To enforce and encourage the behavior in the future I would provide praise to those who follow it (step 10), and guide the children using constructive questions that will help the children to form their own correct solutions (step 1) (Morrison).
Teaching personal hygiene I would also use myself as an example to model the behavior (step 9), and position hygiene rules such as hand-washing as a responsibility (step 5) to empower children (Morrison). To strengthen the impact of step 5, I would assign a child or two who would be responsible for the hand-washing of other peers every day. Their duty would be to make sure that everyone has clean hands by reminding their peers about the behavior.
Careful and quiet listening will be encouraged through constructive questions (step 1) such as: “children, what do you do when your teacher speaks?”, “and what do you do when one of your peers speaks?” (Morrison). The individuals who break the rule and speak together with a peer will be reminded of the correct behavior (step 10) (Morrison).
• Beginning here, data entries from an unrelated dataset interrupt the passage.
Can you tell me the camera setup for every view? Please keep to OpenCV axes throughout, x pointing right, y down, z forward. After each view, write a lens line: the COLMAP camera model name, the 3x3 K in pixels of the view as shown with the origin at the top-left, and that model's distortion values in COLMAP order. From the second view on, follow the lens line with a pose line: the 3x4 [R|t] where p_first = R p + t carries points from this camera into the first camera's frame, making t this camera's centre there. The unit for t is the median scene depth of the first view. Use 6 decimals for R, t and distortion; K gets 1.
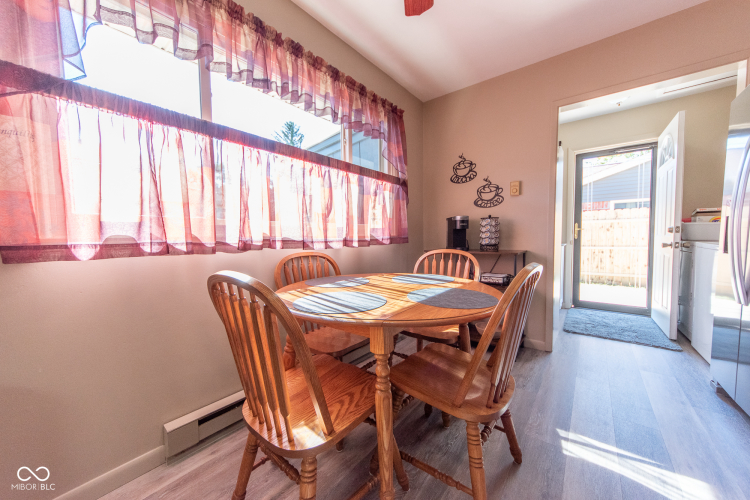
lens RADIAL K [[267.2, 0, 369.6], [0, 267.2, 249.7], [0, 0, 1]] dist [-0.009588, -0.000150]
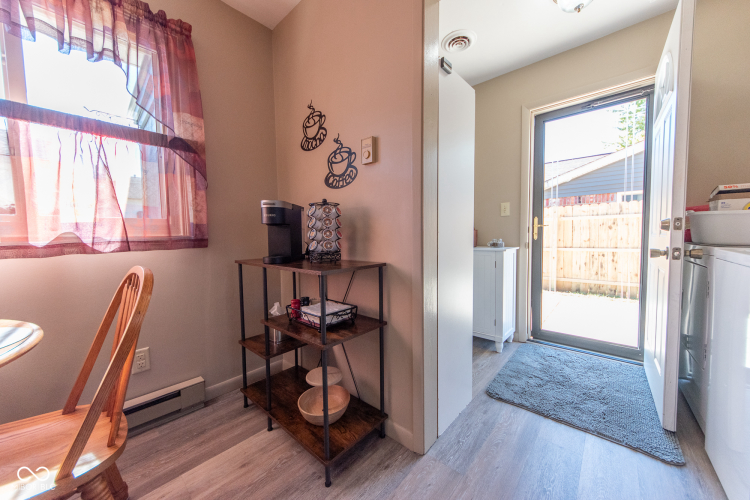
lens RADIAL K [[270.2, 0, 371.1], [0, 270.2, 250.0], [0, 0, 1]] dist [-0.003001, -0.000189]
pose [[0.999281, 0.001145, -0.037898, 0.547144], [-0.001003, 0.999992, 0.003744, -0.024639], [0.037902, -0.003704, 0.999275, 0.417947]]
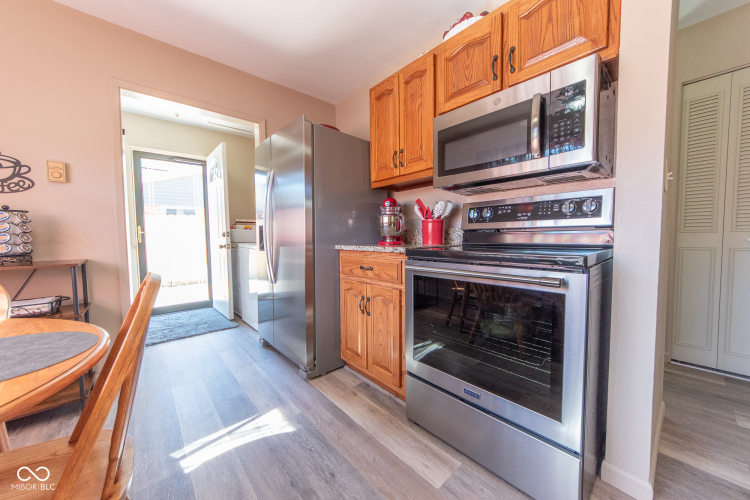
lens RADIAL K [[272.7, 0, 375.0], [0, 272.7, 250.0], [0, 0, 1]] dist [0.010689, 0.000010]
pose [[0.161147, -0.041573, 0.986054, -0.039103], [0.056870, 0.997843, 0.032776, -0.002781], [-0.985291, 0.050795, 0.163163, 0.071803]]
Creativity and self-expression belong at the top of the hierarchy of needs formulated by Abraham Maslow as the actions fulfilling an individual’s need for self-actualization. Young children are active and naturally express themselves through play. That way, to encourage their creativity I will employ such activities are team competitions, drawing and painting, building sand castles, reenacting fairy tales, and thus, fulfill their need (step 4) (Morrison).
Apologizing is similar to sharing. It is a behavior that may be new to some of the children. The scheme according to which this behavior could be taught will be the same as that of sharing. The main difference is that apologizing is a behavior that is difficult to model for a teacher as they cannot hurt or offend one of the children on purpose and then demonstratively apologize. The behavior can be demonstrated using a fictional example –a story where one character apologizes to another. The story will serve as the set of boundaries for the future behavior (step 7) and it will also provide limits and guidance to the class (Morrison).
Morrison, S. Fundamentals of Early Childhood Education. Boston, MA: Pearson Education Company, 2015. Print.